Kajari Karo Ditarik Kejagung Usai Kasus Amsal Sitepu, Terancam Sanksi Etik

Daftar Isi

Kajari Karo Ditarik Kejagung Usai Kasus Amsal Sitepu, Terancam Sanksi Etik


Kasus yang melibatkan videografer Amsal Christy Sitepu kembali menjadi sorotan. Kali ini, Kejaksaan Agung mengambil langkah tegas dengan menarik Kepala Kejaksaan Negeri (Kajari) Karo, Dante Rajagukguk, bersama sejumlah jaksa yang menangani perkara tersebut.

Langkah ini dilakukan setelah muncul dugaan pelanggaran etik dalam proses penanganan kasus, terutama setelah pengadilan memutuskan bahwa Amsal tidak terbukti bersalah dan membebaskannya dari seluruh dakwaan.

Penanganan Kasus Disorot

Sebelumnya, jaksa menuntut Amsal dengan hukuman dua tahun penjara terkait dugaan korupsi proyek pembuatan video profil desa di Kabupaten Karo. Namun, majelis hakim menilai tidak ada cukup bukti yang menunjukkan adanya tindak pidana, sehingga terdakwa dinyatakan bebas.

Putusan ini memicu perhatian publik dan turut dibahas di parlemen. Komisi III DPR RI bahkan menggelar rapat untuk mengevaluasi proses hukum yang dilakukan oleh Kejari Karo.

Pemeriksaan Internal oleh Kejagung

Kepala Pusat Penerangan Hukum Kejagung, Anang Supriatna, menjelaskan bahwa pihaknya telah membawa Kajari Karo beserta tim jaksa ke pusat guna menjalani pemeriksaan internal.

Menurutnya, proses ini bertujuan untuk mengklarifikasi apakah penanganan perkara telah dilakukan secara profesional atau justru terdapat pelanggaran.

Selain itu, tim intelijen Kejagung juga telah mengamankan para jaksa tersebut sebagai bagian dari proses pemeriksaan lebih lanjut.

Potensi Sanksi Etik

Kejagung menegaskan bahwa sanksi akan dijatuhkan apabila terbukti ada pelanggaran dalam penanganan kasus ini.

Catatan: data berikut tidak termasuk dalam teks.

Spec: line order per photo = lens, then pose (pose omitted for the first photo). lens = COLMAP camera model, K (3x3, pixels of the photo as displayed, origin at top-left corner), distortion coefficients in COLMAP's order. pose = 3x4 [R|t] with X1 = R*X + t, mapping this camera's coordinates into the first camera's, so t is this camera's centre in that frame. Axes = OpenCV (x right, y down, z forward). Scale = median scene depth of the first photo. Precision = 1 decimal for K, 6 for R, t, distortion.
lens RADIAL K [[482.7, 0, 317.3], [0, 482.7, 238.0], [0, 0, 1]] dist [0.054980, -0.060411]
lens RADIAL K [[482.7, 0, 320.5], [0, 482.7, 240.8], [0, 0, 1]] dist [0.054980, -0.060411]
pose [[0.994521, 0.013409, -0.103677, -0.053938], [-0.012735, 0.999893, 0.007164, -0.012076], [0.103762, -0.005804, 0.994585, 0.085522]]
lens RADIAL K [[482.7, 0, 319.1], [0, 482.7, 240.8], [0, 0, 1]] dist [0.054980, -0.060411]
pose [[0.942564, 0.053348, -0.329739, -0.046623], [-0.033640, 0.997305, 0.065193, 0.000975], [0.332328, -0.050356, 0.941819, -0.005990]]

Namun, proses pemeriksaan masih berlangsung dan dilakukan secara hati-hati dengan tetap menjunjung asas praduga tidak bersalah.

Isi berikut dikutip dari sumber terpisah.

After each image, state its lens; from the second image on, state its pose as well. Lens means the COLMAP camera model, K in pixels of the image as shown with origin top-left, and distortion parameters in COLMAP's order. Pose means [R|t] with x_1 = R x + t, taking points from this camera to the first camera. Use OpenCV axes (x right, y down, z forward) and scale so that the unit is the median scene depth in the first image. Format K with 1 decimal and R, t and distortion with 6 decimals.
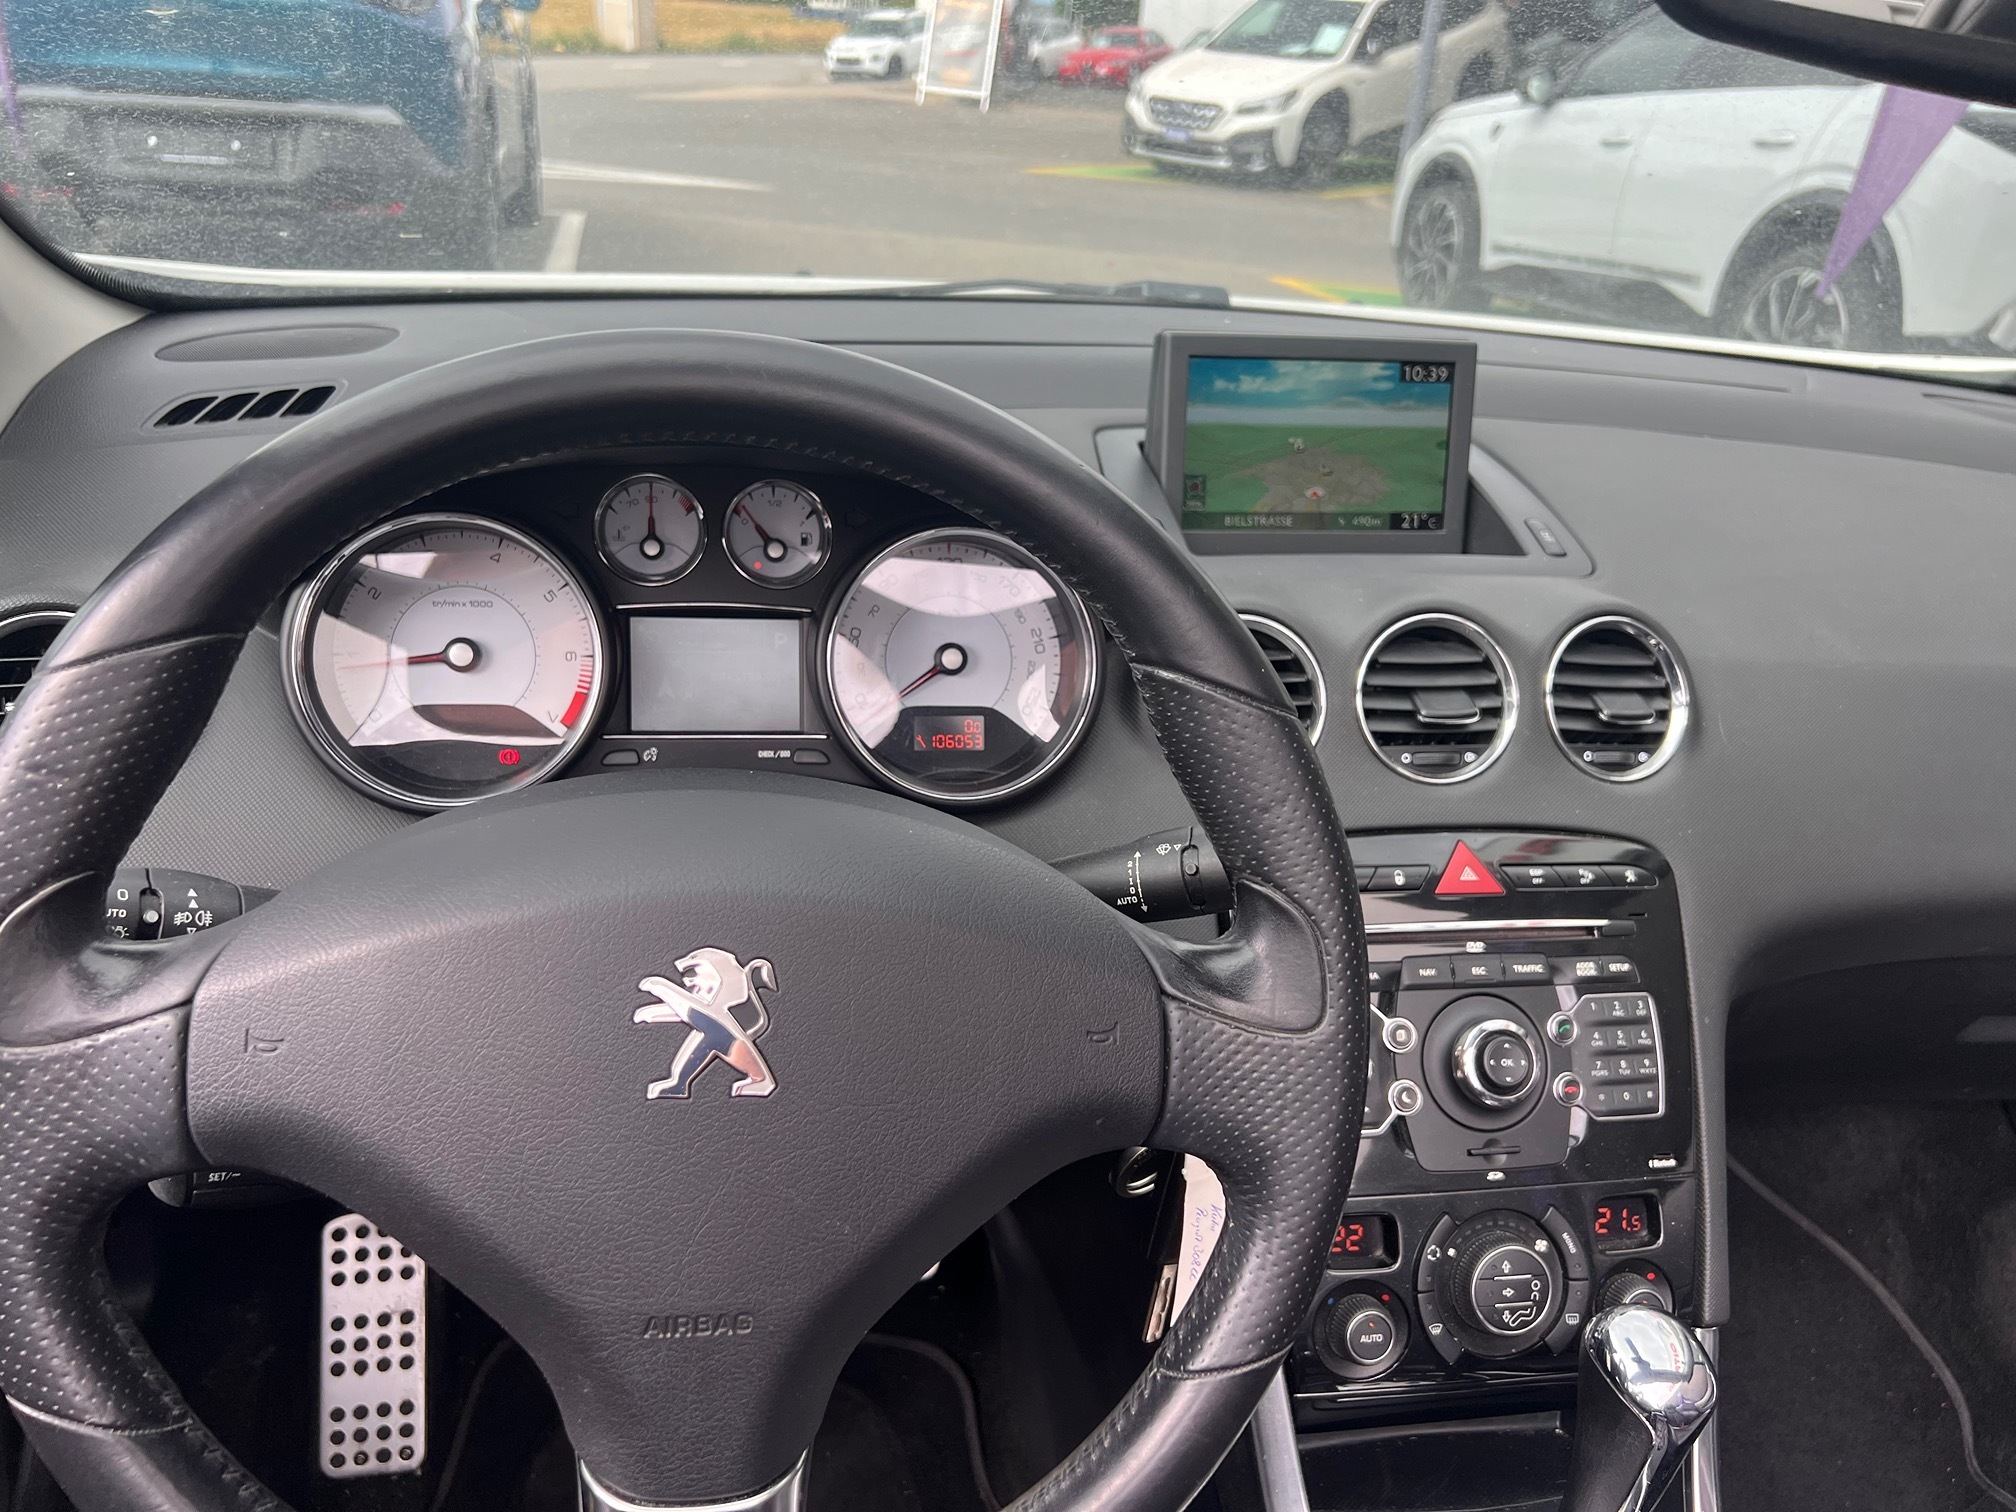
lens RADIAL K [[1551.5, 0, 1008.0], [0, 1551.5, 756.0], [0, 0, 1]] dist [0.020740, -0.003260]
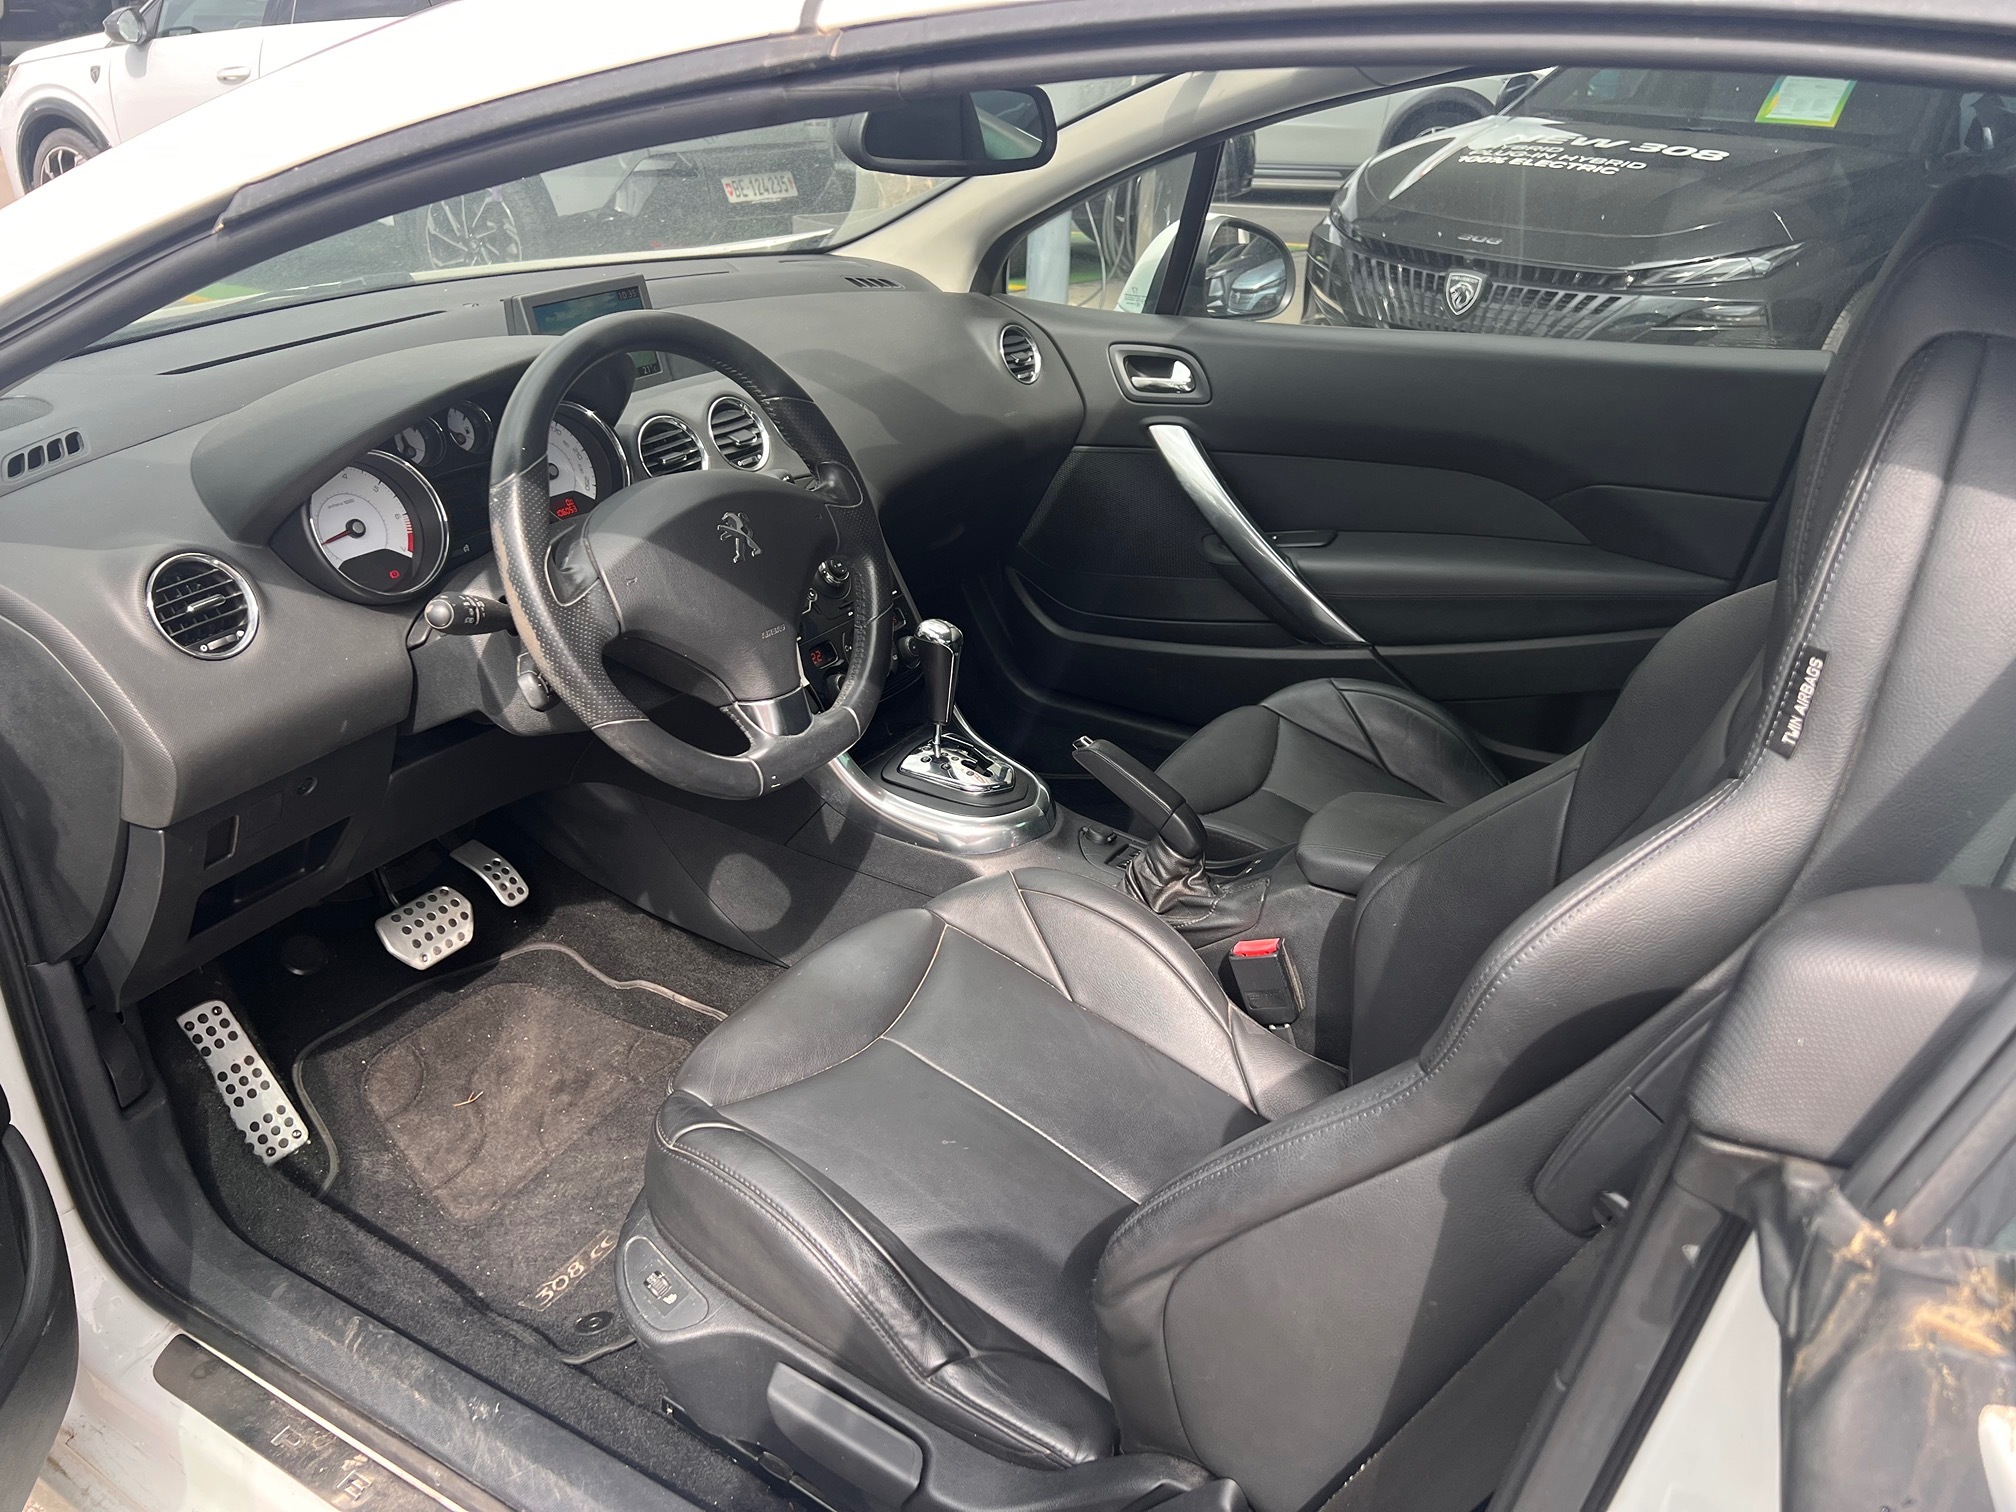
lens RADIAL K [[1551.5, 0, 1008.0], [0, 1551.5, 756.0], [0, 0, 1]] dist [0.020740, -0.003260]
pose [[0.580989, -0.387641, 0.715672, -0.919122], [0.325022, 0.916645, 0.232642, -0.007359], [-0.746199, 0.097446, 0.658552, -0.516941]]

Penjelasan dari Kajari Karo

Dalam rapat bersama DPR, Dante Rajagukguk menjelaskan bahwa penahanan terhadap Amsal didasarkan pada ketentuan KUHAP lama, mengingat proses tersebut terjadi pada tahun 2025.

Ia juga mengungkapkan bahwa dugaan korupsi didasarkan pada beberapa temuan, seperti ketidaksesuaian durasi penggunaan peralatan dengan waktu pelaksanaan proyek, serta adanya komponen anggaran yang dianggap tumpang tindih, seperti biaya editing, cutting, dan dubbing.

Namun demikian, argumen tersebut tidak cukup kuat di mata pengadilan untuk membuktikan adanya tindak pidana.

Kritik dari DPR

Dalam forum yang sama, Ketua Komisi III DPR, Habiburokhman, menyoroti lambatnya proses penangguhan penahanan terhadap Amsal. Ia menilai bahwa hak kebebasan seseorang harus menjadi prioritas dan tidak boleh terhambat oleh alasan administratif.

Menanggapi hal tersebut, Dante menyebut jarak antara Karo dan Medan sebagai salah satu kendala yang menyebabkan keterlambatan.

Kesimpulan

Kasus ini tidak hanya menyoroti dugaan kesalahan dalam proses hukum, tetapi juga menjadi momentum evaluasi bagi aparat penegak hukum. Keputusan akhir dari Kejagung akan menentukan apakah terdapat pelanggaran etik yang berujung pada sanksi terhadap pihak-pihak terkait.